> 資料についての設問:
a) 次の記述(i)〜(iii)がそれぞれ吉岡邦彦先生のインタビュー記事の内容と合うかを「はい」か「いいえ」で答え、判断の根拠となる記事の言葉をそのまま引用せよ。(i) 吉岡先生は慶應義塾大学経済学部を卒業してから島根医科大学に進んだ。(ii) 吉岡先生が手術支援ロボットに出合ったのは2005年12月である。(iii) 吉岡先生は特訓期間中、平日は毎晩トレーニングに費やした。
b) 吉岡邦彦先生のインタビュー記事について、最後の文に続く部分を書き進めよ。

> 引用文:

_ _ _

「専門知識をもつ医者として責任をもって最適と思われる提案を」吉岡邦彦先生インタビュー
本記事は、株式会社法研が2011年7月24日に発行した「名医が語る最新・最良の治療 前立腺がん」より許諾を得て転載しています。
前立腺がんの治療に関する最新情報は、「前立腺がんを知る」をご参照ください。
初めてロボットに触ったときから操作性にひかれ、猛特訓。患者さんに安心感を与える医師でありたい。
吉岡先生は慶應義塾大学経済学部を2年で中退し、島根医科大学に進み直しています。
「一般の企業に就職して働くのは向いていない気がしたのです。理系の勉強が好きで、まだ答えの出ていない領域の多いフィールドに行きたいと思い、方向転換しました」
その後、泌尿器科を選んだのは、ダイナミックな手術に憧(あこが)れたからだといいます。
「大きな開腹手術があるのは、消化器外科か泌尿器科。泌尿器科はまだ新しい分野で、診断法も治療法もめまぐるしく変わっていました。開拓の可能性に興味をもったわけです」
手術支援ロボットとの出合いは、2005年12月。東京医科大学病院の心臓外科が導入することになり、学内にお披露目の会がありました。そこで、生来の新しいものに対する興味がむくむくとわいたようです。
「初めて触ってみたら、驚くほど使いやすい。それまで開腹手術専門だった自分でも十分扱えるとわかったので、すぐに泌尿器科でも使わせてほしいとお願いしました」
それから5カ月間、吉岡先生は手術支援ロボットの操作を猛特訓することになります。ロボットで2.5cm角の鶴を折ったり、シリコン製のモデルを自作して膀胱と尿道をつなぐ練習をしたり。折り鶴を1時間、つなぐ技術を1時間、計2時間も練習すると、クタクタになったそうですが、平日は夜に週3日、土日はすべてトレーニングに費やしました。
こうして吉岡先生は、東京医科大学病院泌尿器科の秦野直教授とともに、二人で前立腺がんのロボット支援手術に日本で初めて取り組むことになったのです。
吉岡先生らが切り拓いた前立腺がんのロボット支援手術は、多くの泌尿器科医から注目を集めました。いまや多数の医療機関が手術支援ロボットの導入を進めています。

_ _ _

ピクセル座標一覧
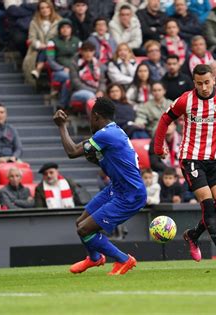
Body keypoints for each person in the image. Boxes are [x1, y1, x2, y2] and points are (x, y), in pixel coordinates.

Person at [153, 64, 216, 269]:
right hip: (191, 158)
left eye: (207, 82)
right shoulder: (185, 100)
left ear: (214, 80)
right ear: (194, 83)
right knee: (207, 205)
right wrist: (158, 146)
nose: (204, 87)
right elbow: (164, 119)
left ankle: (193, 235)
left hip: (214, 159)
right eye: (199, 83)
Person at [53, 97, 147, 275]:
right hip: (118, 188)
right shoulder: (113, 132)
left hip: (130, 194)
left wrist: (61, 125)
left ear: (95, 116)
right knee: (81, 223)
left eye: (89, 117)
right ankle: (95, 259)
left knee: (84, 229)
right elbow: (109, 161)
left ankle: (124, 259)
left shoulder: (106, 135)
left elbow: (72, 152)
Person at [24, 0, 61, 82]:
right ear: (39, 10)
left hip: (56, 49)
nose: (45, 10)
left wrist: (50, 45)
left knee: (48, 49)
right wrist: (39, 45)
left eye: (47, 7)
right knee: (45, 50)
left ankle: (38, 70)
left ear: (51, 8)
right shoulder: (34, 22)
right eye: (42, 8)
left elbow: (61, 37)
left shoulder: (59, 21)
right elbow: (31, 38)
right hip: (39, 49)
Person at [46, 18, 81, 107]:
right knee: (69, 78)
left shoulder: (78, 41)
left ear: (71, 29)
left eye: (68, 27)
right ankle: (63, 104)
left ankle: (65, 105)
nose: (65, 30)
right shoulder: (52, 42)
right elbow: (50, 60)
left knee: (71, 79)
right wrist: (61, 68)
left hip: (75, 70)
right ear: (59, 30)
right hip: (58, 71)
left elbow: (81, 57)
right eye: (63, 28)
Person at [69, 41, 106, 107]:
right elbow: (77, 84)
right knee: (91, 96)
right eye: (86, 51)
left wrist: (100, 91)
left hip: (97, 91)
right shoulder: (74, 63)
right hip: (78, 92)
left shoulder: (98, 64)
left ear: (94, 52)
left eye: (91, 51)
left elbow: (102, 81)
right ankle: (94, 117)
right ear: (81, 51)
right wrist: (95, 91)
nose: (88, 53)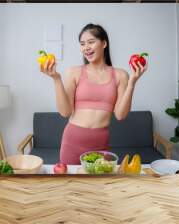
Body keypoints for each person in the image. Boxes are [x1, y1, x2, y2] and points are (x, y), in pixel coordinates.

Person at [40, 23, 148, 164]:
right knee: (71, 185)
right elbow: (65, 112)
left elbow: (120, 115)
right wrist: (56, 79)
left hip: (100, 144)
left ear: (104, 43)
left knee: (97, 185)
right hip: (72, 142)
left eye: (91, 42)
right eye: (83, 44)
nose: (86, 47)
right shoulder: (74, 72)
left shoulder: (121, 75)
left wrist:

_ _ _

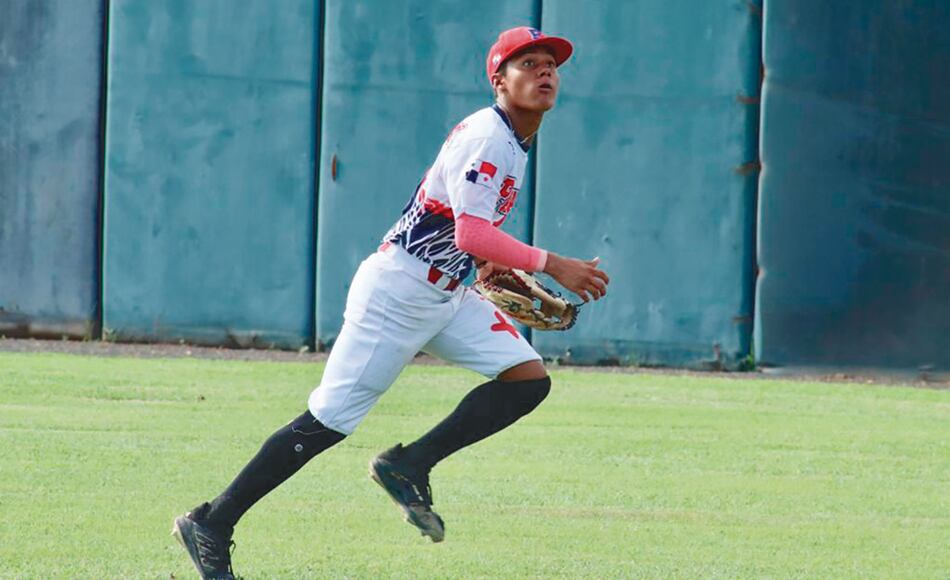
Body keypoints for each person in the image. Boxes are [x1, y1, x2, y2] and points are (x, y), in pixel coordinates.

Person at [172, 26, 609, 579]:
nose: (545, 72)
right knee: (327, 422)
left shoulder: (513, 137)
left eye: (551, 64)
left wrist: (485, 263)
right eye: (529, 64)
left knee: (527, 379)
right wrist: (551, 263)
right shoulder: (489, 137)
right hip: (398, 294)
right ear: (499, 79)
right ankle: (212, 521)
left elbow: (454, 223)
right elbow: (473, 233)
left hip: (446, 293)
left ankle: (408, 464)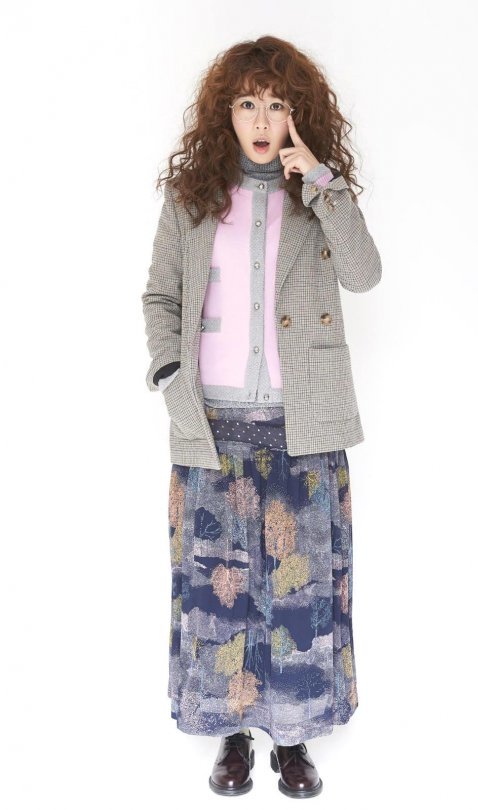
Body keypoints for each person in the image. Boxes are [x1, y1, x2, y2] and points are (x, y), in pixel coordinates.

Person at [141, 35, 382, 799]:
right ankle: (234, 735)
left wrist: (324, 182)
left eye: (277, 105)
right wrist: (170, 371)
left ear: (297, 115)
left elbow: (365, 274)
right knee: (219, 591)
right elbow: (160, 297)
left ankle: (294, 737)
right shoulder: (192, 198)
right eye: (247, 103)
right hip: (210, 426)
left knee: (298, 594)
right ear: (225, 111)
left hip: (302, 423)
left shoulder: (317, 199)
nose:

_ _ _

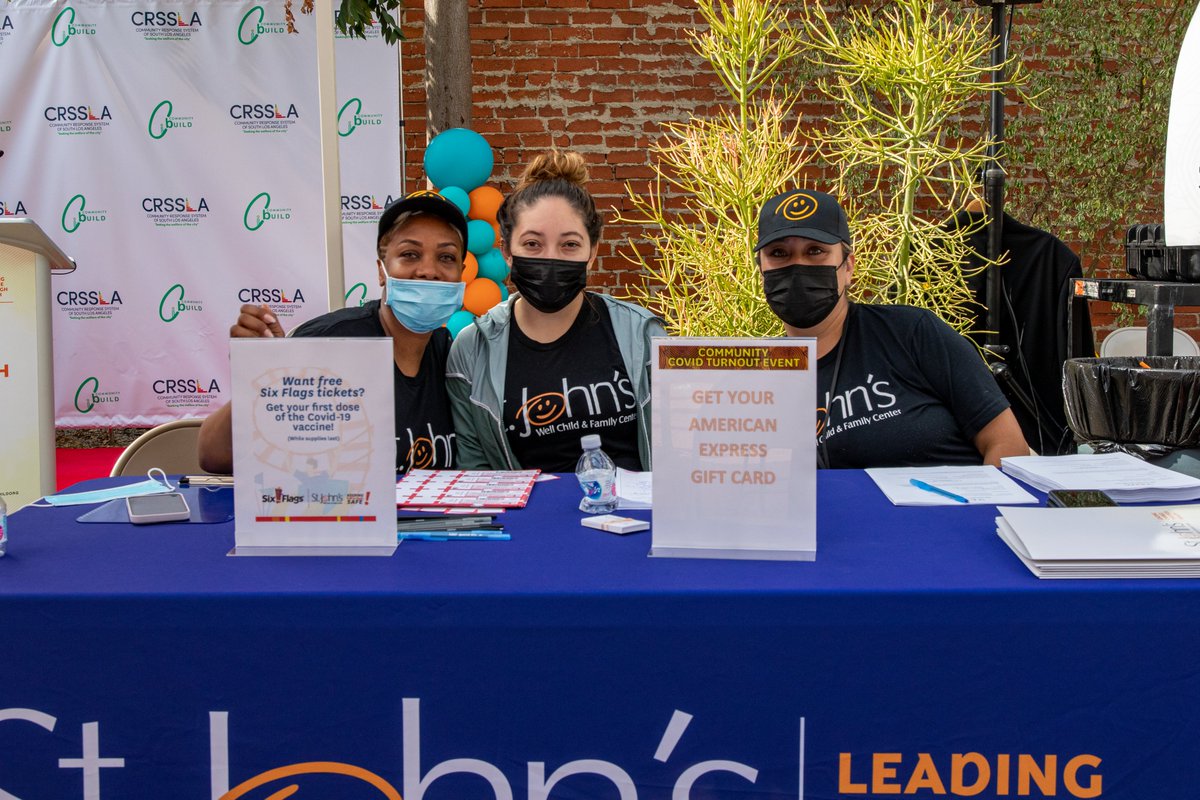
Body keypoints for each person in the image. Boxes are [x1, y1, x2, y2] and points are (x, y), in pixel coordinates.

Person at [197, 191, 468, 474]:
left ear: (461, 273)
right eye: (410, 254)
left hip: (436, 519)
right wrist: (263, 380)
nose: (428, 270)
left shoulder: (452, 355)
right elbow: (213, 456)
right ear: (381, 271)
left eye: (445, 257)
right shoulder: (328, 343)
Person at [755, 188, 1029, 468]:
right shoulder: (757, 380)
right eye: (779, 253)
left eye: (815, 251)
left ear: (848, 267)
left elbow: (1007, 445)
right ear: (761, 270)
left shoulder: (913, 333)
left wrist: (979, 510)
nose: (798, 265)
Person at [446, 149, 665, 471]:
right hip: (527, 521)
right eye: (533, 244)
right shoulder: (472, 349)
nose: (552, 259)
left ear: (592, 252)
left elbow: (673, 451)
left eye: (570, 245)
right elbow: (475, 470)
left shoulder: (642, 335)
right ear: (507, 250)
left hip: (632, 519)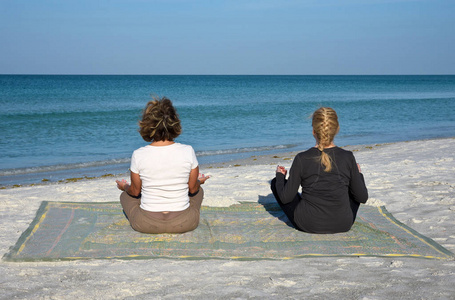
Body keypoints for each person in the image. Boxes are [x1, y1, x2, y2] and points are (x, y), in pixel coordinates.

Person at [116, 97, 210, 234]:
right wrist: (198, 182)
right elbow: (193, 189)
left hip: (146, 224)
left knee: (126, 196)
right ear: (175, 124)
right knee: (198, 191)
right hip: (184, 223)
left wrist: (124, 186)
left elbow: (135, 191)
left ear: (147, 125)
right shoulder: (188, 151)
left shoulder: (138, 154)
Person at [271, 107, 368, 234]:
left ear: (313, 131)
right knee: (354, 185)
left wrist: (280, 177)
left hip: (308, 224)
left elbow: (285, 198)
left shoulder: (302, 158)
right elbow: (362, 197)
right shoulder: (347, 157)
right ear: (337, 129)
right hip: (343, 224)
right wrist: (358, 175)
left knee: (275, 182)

_ _ _

> 設問ごとの解答:
a)
(i) いいえ。「慶應義塾大学経済学部を2年で中退し、島根医科大学に進み直しています」
(ii) はい。「手術支援ロボットとの出合いは、2005年12月。」
(iii) いいえ。「平日は夜に週3日、土日はすべてトレーニングに費やしました」

b)
「大切なのは、きちんとトレーニングを積んでから患者さんに向き合うこと。実はアメリカではトレーニング不足の医師が手術支援ロボットを使ってしまい、技量の格差が問題になっています。患者さんに迷惑をかけてはいけません。若手にはとにかく練習を積め、と強調しています」
吉岡先生が最近経験したことで、こんな例があります。一家のうち6人が家族性の前立腺がん。父親は放射線療法、長男は吉岡先生が開腹手術、次男は小線源療法、三男は腹腔鏡手術、四男は吉岡先生がロボット支援手術を行いました。このたび五男も吉岡先生のもとでロボット支援手術を受けたそうです。
「五男の方は、兄弟にどの治療法がいいか相談したはずです。それでロボット支援手術が選ばれた。これはうれしかったですね」
吉岡先生が診療にあたって心がけていることは、患者さんにフレンドリーに接することだといいます。
吉岡邦彦(よしおか・くにひこ)先生
東京医科大学病院 泌尿器科教授兼ロボット手術支援センター長
1962年千葉県生まれ。87年島根医科大学卒。同年慶應義塾大学医学部泌尿器科、92年チューレン大学留学を経て、2001年東京医科大学病院泌尿器科に入局。11年8月教授に就任。同年10月よりロボット手術支援センター長を兼務。日本で初めて手術用ロボットを泌尿器科に導入し、現在前立腺がん、膀胱がんのロボット手術件数は全国No.1を誇る。